Corpus Christi gives us an opportunity to reflect upon and celebrate the deep joy we find in our experience of Christ present in the Blessed Sacrament. 

In many ways the rites for Corpus Christi are reminiscent of Maundy Thursday and include a procession of the Blessed Sacrament. Unlike Maundy Thursday, which shifts the focus from the Lord’s Supper to the Gospel account of Jesus washing the feet of the Disciples, Corpus Christi keeps our attention on the Blessed Sacrament at the Altar and the body and blood of our Lord Jesus Christ blessed, broken, and shared among us to give spiritual life to us and to the world.

Holy Communion was not just a bit of bread and wine consumed in memory. Rather, in some profound mysterious way these elements of creation held within them the very substance of Christ and through the Holy Spirit could unite us to Christ in his sacrificial love and by that union we could partake of spiritual healing and strength and in fact become ourselves agents of God’s Grace to bring blessing to the world.

For first century Christians Holy Communion was so important, so mysterious that only baptized members of the community could even be present. Following the liturgy of the Word, which probably ended with a homily and prayers of the people, new people were escorted from the assembly to a separate space to receive instruction in the faith. There were two reasons for this. The first of course had to do with respect for the profound sacredness of the Rite, and the symbolism of the ritual would have had no meaning or would have been confusing to someone who had not been educated in the faith.

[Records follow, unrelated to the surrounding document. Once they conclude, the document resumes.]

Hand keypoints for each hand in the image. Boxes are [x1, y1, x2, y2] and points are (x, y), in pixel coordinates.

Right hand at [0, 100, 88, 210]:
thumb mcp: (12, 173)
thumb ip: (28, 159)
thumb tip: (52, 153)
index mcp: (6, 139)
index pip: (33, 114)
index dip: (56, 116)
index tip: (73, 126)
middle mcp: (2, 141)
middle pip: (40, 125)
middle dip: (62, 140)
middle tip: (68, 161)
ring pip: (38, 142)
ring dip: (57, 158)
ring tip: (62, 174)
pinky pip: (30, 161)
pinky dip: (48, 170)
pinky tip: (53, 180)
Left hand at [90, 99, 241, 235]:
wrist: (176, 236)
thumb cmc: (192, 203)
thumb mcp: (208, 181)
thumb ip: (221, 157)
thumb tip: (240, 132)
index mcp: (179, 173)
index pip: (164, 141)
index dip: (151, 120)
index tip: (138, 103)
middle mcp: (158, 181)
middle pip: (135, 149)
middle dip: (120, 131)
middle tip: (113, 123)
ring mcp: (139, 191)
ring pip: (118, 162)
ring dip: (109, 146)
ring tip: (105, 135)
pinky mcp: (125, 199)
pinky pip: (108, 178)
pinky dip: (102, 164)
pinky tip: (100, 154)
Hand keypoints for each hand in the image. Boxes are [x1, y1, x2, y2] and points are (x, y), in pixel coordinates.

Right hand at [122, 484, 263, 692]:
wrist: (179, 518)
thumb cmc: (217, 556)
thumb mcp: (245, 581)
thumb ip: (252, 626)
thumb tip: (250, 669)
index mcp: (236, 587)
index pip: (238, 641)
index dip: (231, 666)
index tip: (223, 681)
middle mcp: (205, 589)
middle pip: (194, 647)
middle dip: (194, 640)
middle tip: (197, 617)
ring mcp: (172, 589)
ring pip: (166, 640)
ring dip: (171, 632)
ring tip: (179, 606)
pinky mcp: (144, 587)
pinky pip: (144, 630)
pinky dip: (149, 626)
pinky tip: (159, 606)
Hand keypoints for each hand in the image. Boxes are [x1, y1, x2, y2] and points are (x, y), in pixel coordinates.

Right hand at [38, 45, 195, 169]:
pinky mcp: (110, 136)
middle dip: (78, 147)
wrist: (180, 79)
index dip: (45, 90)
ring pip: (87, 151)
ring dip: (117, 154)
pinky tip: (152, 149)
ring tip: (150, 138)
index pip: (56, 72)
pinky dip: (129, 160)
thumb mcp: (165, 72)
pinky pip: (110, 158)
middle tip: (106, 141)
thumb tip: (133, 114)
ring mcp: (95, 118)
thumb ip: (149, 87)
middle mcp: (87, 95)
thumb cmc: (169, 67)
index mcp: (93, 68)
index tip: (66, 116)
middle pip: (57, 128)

We cannot separate ourselves from the essence of what we have eaten. In the same way when we have consumed the Christ really present in the Sacred Elements of Communion, we incorporate his divine person into our own. We cannot define where Christ ends and we begin for he is in us and because he is eternal with God and no longer flesh, we are in him as well.

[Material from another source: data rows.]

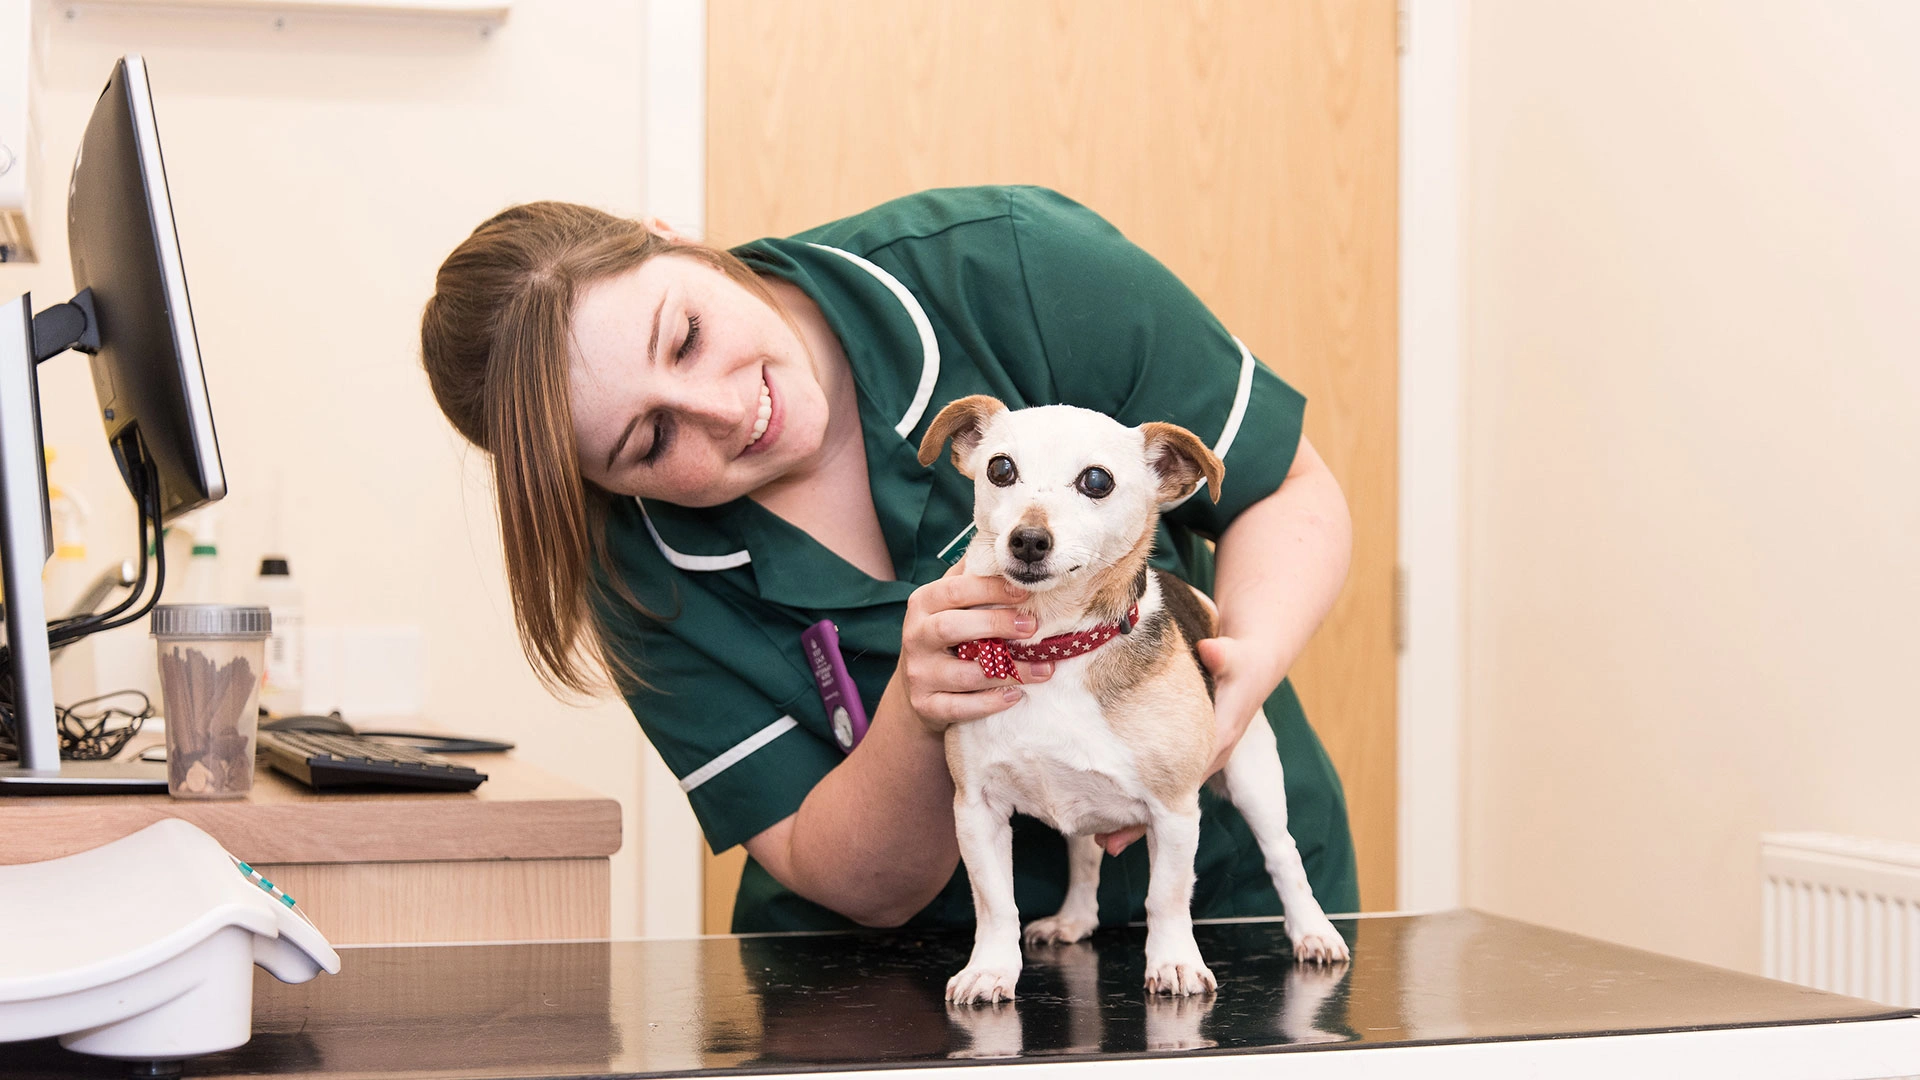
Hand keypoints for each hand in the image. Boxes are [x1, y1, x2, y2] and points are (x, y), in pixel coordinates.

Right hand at [893, 564, 1054, 735]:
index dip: (991, 589)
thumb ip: (971, 576)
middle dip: (995, 624)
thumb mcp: (950, 603)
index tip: (1025, 591)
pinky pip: (960, 707)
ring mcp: (919, 673)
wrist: (916, 689)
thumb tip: (1002, 540)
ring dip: (1008, 671)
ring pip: (963, 673)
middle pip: (951, 627)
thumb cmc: (946, 635)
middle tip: (1032, 626)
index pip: (956, 589)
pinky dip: (990, 703)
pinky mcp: (926, 705)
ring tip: (1043, 669)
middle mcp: (915, 636)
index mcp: (923, 603)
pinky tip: (1016, 695)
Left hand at [1094, 635, 1268, 855]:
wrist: (1251, 667)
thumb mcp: (1233, 656)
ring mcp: (1194, 758)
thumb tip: (1212, 651)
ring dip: (1135, 818)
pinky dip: (1137, 797)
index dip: (1159, 798)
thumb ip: (1224, 655)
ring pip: (1161, 795)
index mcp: (1218, 738)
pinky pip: (1158, 782)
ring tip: (1101, 842)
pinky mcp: (1183, 754)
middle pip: (1170, 796)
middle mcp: (1207, 754)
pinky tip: (1107, 812)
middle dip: (1141, 822)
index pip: (1186, 776)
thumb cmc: (1238, 661)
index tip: (1134, 816)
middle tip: (1106, 844)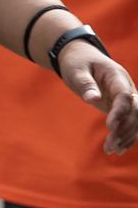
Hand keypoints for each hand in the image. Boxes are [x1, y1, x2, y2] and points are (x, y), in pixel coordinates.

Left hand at [56, 40, 137, 154]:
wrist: (81, 57)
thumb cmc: (77, 62)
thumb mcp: (75, 69)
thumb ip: (85, 83)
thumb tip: (93, 99)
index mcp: (116, 76)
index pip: (124, 95)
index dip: (120, 112)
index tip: (109, 127)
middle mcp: (126, 87)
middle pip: (135, 110)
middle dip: (125, 128)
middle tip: (110, 143)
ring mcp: (126, 97)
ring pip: (135, 119)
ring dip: (126, 135)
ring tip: (110, 150)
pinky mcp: (121, 106)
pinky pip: (130, 122)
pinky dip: (127, 136)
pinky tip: (118, 149)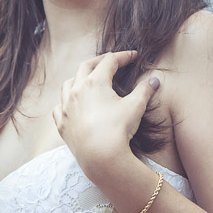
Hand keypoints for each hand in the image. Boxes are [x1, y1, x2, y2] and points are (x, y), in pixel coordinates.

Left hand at [52, 50, 160, 180]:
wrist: (102, 157)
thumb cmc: (119, 129)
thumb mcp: (136, 106)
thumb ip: (144, 90)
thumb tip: (154, 81)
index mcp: (95, 82)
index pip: (110, 61)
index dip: (123, 57)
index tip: (133, 56)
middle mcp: (76, 90)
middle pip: (85, 66)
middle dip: (99, 61)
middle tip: (112, 61)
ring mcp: (66, 107)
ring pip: (68, 84)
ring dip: (78, 78)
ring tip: (87, 78)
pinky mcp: (61, 124)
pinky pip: (59, 107)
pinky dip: (65, 101)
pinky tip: (71, 104)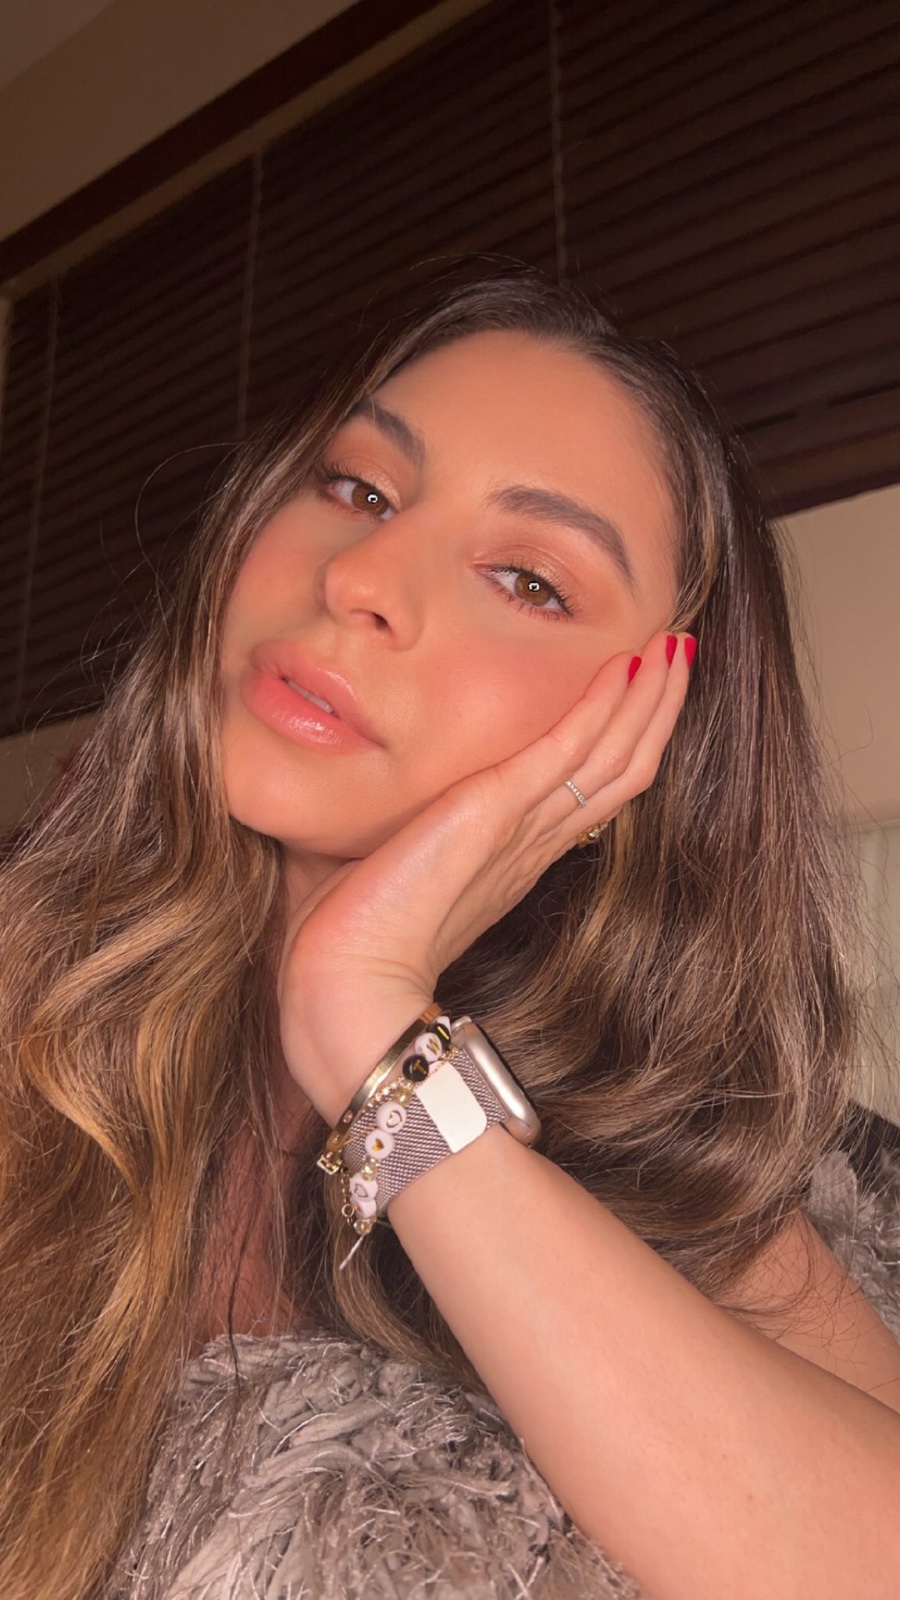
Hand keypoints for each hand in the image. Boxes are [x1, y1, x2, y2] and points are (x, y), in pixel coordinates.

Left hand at [277, 631, 692, 1122]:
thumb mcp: (381, 864)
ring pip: (616, 757)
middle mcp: (532, 845)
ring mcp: (522, 830)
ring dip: (649, 698)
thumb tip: (363, 812)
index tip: (640, 691)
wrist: (344, 982)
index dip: (622, 740)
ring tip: (676, 645)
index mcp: (512, 859)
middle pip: (623, 769)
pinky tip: (626, 664)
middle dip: (655, 709)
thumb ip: (394, 834)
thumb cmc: (347, 935)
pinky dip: (604, 704)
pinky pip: (571, 749)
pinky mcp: (498, 812)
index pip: (589, 790)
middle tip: (681, 652)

Jesus used these symbols to get at the heart of relationship with God. To be in full communion with God is to be consumed by the Holy Spirit, eaten up with the divine. We consume the bread of life and Christ becomes us as we become Christ.

There really is no way to understand this Mystery. It must be experienced. As Christians we believe that something precious and profound happens when we gather together in holy fellowship around the Altar to share in the Communion of the Blessed Sacrament. We believe that in some way Christ becomes present, whether in the bread and wine or in the community of believers gathered…we know our Lord to be with us. And one cannot be in the presence of God and remain unchanged. In the Blessed Sacrament we find strength for reconciliation, comfort for affliction, healing for the soul and the body. It is the Kingdom made present, a direct connection to the Communion of saints. It is the thinnest place where earth and heaven meet, and the ordinary becomes sacred.

Corpus Christi, the Body of Christ…the Word made flesh and the flesh made bread…bread from heaven that once eaten brings life and immortality. Brothers and Sisters, in the Blessed Sacrament we come as close to Christ as we can in this life. Through the Holy Spirit our Lord is with us and in us and we in turn are with and in him…given life in the spirit, strength for holy work and healing for soul and body. This is gift…this is blessing….this is grace.